Cela étant, rien de plus serré que l'argumentation féministe, rien de plus habile que son programme. Une fois prouvé que les femmes possèdent des qualités morales et intellectuelles qui balancent les nôtres, elles deviennent recevables à se prévaloir d'une même utilité sociale que nous; et dès l'instant que cette double équivalence est démontrée, elles sont fondées, en justice et en raison, à revendiquer toutes nos prérogatives civiles et politiques. L'égalité des sexes conduit logiquement à l'égalité des droits. Est-ce clair?
Si donc nous ne parvenons pas à démontrer notre supériorité intellectuelle, sur quoi fonderons-nous notre supériorité sociale? Sur la raison du plus fort? Ce n'est pas suffisant, la force ne prouvant rien que la force.

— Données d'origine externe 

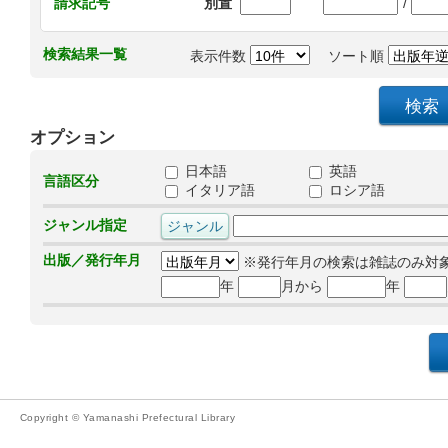
/
請求記号
別置
検索結果一覧
表示件数
ソート順
オプション
日本語
英語
言語区分
イタリア語
ロシア語
ジャンル指定
出版／発行年月
※発行年月の検索は雑誌のみ対
年
月から
年
Copyright © Yamanashi Prefectural Library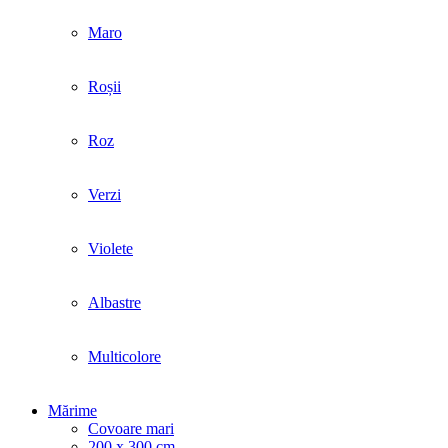
Maro
Roșii
Roz
Verzi
Violete
Albastre
Multicolore
Mărime
Covoare mari
200 x 300 cm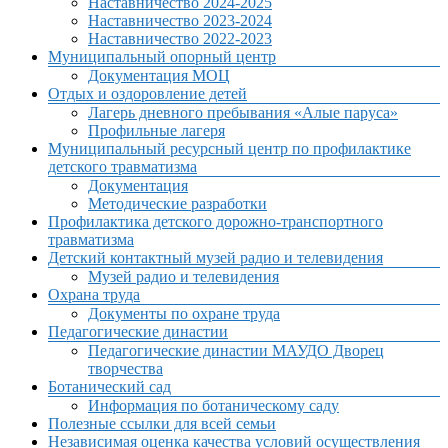
Наставничество 2024-2025
Наставничество 2023-2024
Наставничество 2022-2023
Муниципальный опорный центр
Документация МОЦ
Отдых и оздоровление детей
Лагерь дневного пребывания «Алые паруса»
Профильные лагеря
Муниципальный ресурсный центр по профилактике
детского травматизма
Документация
Методические разработки
Профилактика детского дорожно-транспортного
травматизма
Детский контактный музей радио и телевидения
Музей радио и телевидения
Охрана труда
Документы по охране труда
Педагогические династии
Педагогические династии МАУДО Дворец
творчества
Ботанический сад
Информация по ботаническому саду
Полезные ссылки для всей семьи
Независимая оценка качества условий осуществления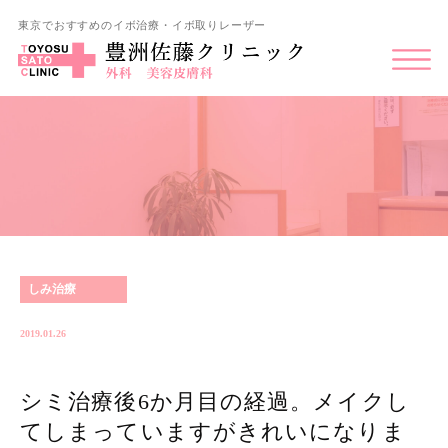
東京でおすすめのイボ治療・イボ取りレーザー
しみ治療
2019.01.26
シミ治療後6か月目の経過。メイクし
てしまっていますがきれいになりま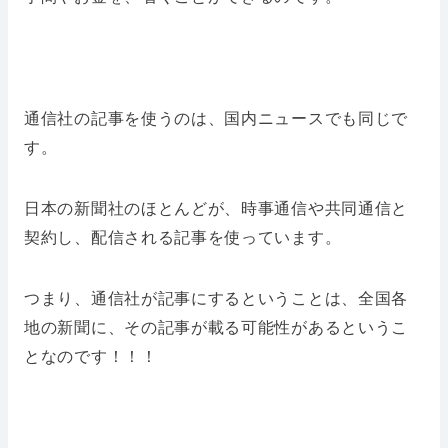
通信社の記事を使うのは、国内ニュースでも同じで
す。
日本の新聞社のほとんどが、時事通信や共同通信と
契約し、配信される記事を使っています。
つまり、通信社が記事にするということは、全国各
地の新聞に、その記事が載る可能性があるというこ
となのです！！！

Voilà pourquoi le féminisme se flatte d'unifier et d'égaliser les têtes masculines et féminines en les coiffant d'un même bonnet--et d'un bonnet de docteur, bien entendu. La culture intellectuelle de la femme est l'article premier des revendications féminines et la condition de toutes les autres, l'égalité scolaire devant conduire à l'égalité juridique, à l'égalité économique, à l'égalité politique. Cela est une nouveauté.